Monthly Archives: January 2018

Health and Wellbeing

The key messages from Dr Suzanne Zeedyk and John Carnochan’s videos both focus on how important it is for brains to develop from such a young age. The brain development in the first 3 years of a child is essential to ensure each child grows relationships with the people around them and know which way to response to them.  It is important as teachers to consider the excitement or on the flip side, worry, of early year brain pathway as it defines the way our brain will function in adulthood. Such as a child who is being put in a situation to witness domestic violence within their household, the child;s brains is having to learn how to cope with threatening behavior, which means they are unable  to learn in any other way. This can lead to children having high levels of stress hormones such as Cortisol as they are having to learn to adapt to the environment they are living in. A stressful home life can influence the children in many negative ways such as poor development of life skills, relationships and can have a large impact on inequality.  As teachers, it may be difficult for us to have that 1 to 1 strong bond with children if they have not built any close relationships with family in their early years. By having a lack of engaging contact and spending quality time with parents, this can have a negative impact on the children when they begin to enter the classroom for the first time. To ensure good brain development it is essential that to at least the age of 3, the child has some relationship with an adult, which may just be simple as smiling to the child. By ensuring this, it means there will be consistent good links with the teachers, which will allow them to feel confident of their presence in the classroom.
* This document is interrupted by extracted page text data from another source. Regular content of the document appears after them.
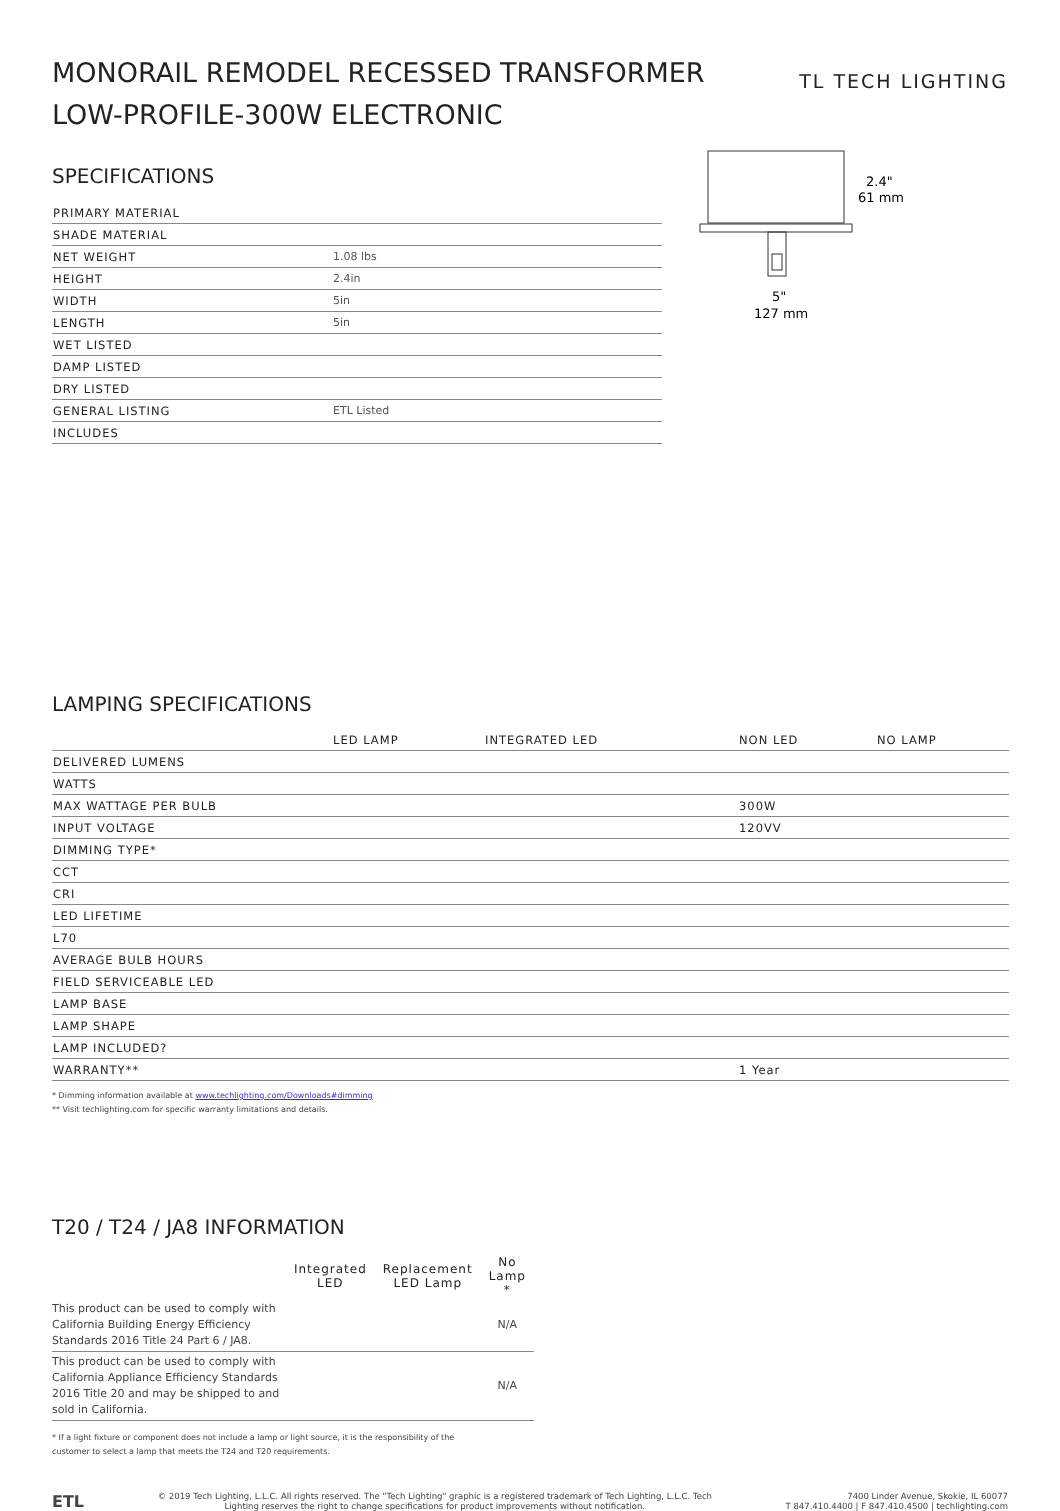MONORAIL REMODEL RECESSED TRANSFORMER
LOW-PROFILE-300W ELECTRONIC
TL TECH LIGHTING
SPECIFICATIONS
| PRIMARY MATERIAL | |
| SHADE MATERIAL | |
| NET WEIGHT | 1.08 lbs |
| HEIGHT | 2.4in |
| WIDTH | 5in |
| LENGTH | 5in |
| WET LISTED | |
| DAMP LISTED | |
| DRY LISTED | |
| GENERAL LISTING | ETL Listed |
| INCLUDES | |
2.4"
61 mm
5"
127 mm
LAMPING SPECIFICATIONS
| | LED LAMP | INTEGRATED LED | NON LED | NO LAMP |
| --- | --- | --- | --- | --- |
| DELIVERED LUMENS | | | | |
| WATTS | | | | |
| MAX WATTAGE PER BULB | | | 300W | |
| INPUT VOLTAGE | | | 120VV | |
| DIMMING TYPE* | | | | |
| CCT | | | | |
| CRI | | | | |
| LED LIFETIME | | | | |
| L70 | | | | |
| AVERAGE BULB HOURS | | | | |
| FIELD SERVICEABLE LED | | | | |
| LAMP BASE | | | | |
| LAMP SHAPE | | | | |
| LAMP INCLUDED? | | | | |
| WARRANTY** | | | 1 Year | |
* Dimming information available at www.techlighting.com/Downloads#dimming
** Visit techlighting.com for specific warranty limitations and details.
T20 / T24 / JA8 INFORMATION
| | Integrated LED | Replacement LED Lamp | No Lamp * |
| --- | --- | --- | --- |
| This product can be used to comply with California Building Energy Efficiency Standards 2016 Title 24 Part 6 / JA8. | | | N/A |
| This product can be used to comply with California Appliance Efficiency Standards 2016 Title 20 and may be shipped to and sold in California. | | | N/A |
* If a light fixture or component does not include a lamp or light source, it is the responsibility of the
customer to select a lamp that meets the T24 and T20 requirements.
ETL
© 2019 Tech Lighting, L.L.C. All rights reserved. The "Tech Lighting" graphic is a registered trademark of Tech Lighting, L.L.C. Tech
Lighting reserves the right to change specifications for product improvements without notification.
7400 Linder Avenue, Skokie, IL 60077
T 847.410.4400 | F 847.410.4500 | techlighting.com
Reflections gathered from the Sugar Crash video, the importance of sugar was shown and how it can have a negative influence on not only children but adults also. The effects of sugar can increase many health related diseases such as diabetes, coronary heart disease and decreases the life span among us. Through the video, by being shown the amount of both added and hidden sugar in foods, it is a real eye opener as a trainee teacher, as it explains the figures in the rise of Child Obesity within our society today. As teachers it is essential to encourage exercise in our gym lessons or after school classes, to ensure these levels of child obesity drop rapidly rather than rise. Other activities such as walk to school week and healthy tuck is another effective way to encourage children to take note of the levels of sugar they are consuming, and that having a treat is acceptable as long as they are able to have a balance with physical activity to burn it off. We must have a positive impact on the children ourselves to play the lead role in inspiring children to have healthy food and routines in their childhood, to ensure this continues onto adulthood and encourages good eating habits within the children.

Semester 1 Reflection

Reflect on one of the most important moments for your professional development in semester 1 and write a post about what you think you have learned from this critical incident and what the process of reflection is beginning to mean to you.

In semester one, when beginning the Working Together module, I felt nervous and worried about being put in our allocated groups in the process to complete our group presentation.  This put me on edge as I knew I did not know a lot of people on the course  and that my group was going to be with people I would not have the confidence to speak to. Although as the weeks went on I became more of a confident individual and had more courage to voice my opinions to the rest of my peers in the group. The group as a whole began as a slow start with not many people contributing in tasks because of lack of confidence which resulted in our group having lack of knowledge of the tasks we were meant to complete. Being in a collaborative group where all of the three professionals of Teachers, Social workers and CLD students came together, it showed the importance of each profession in relation to the link they have with each other. Through out agency visit to Action for Children and speaking to members of staff who are part of this agency, this can back up the fact of how the three professions link. Reflecting back on the agency visit, it appeared stressful to begin with as we did not quite have a main role lead in our group, so the progress of arranging the visit was slightly tricky but when it all came together and there was now a group leader by this stage, it became easier for us as a group as a whole.

Throughout the completion of group tasks and by analysing our agency visit, we seen that GIRFEC plays a huge role within the three professions and especially has a large impact on us as teachers today. GIRFEC explains that the child is the main approach of the theory and it is within our professions to keep the children in a happy, safe and friendly enviroment. (Scottish Government, 2012)

I began to feel an improvement in my professional development when we had to focus on working together in our groups during semester 1, with people who were randomly put in a group. I felt that in this situation it taught me that by working as a large group, it can become daunting at first but by over coming those so called “ice breakers”, we all began to voice each of our own thoughts which resulted well with great ideas for our final presentation.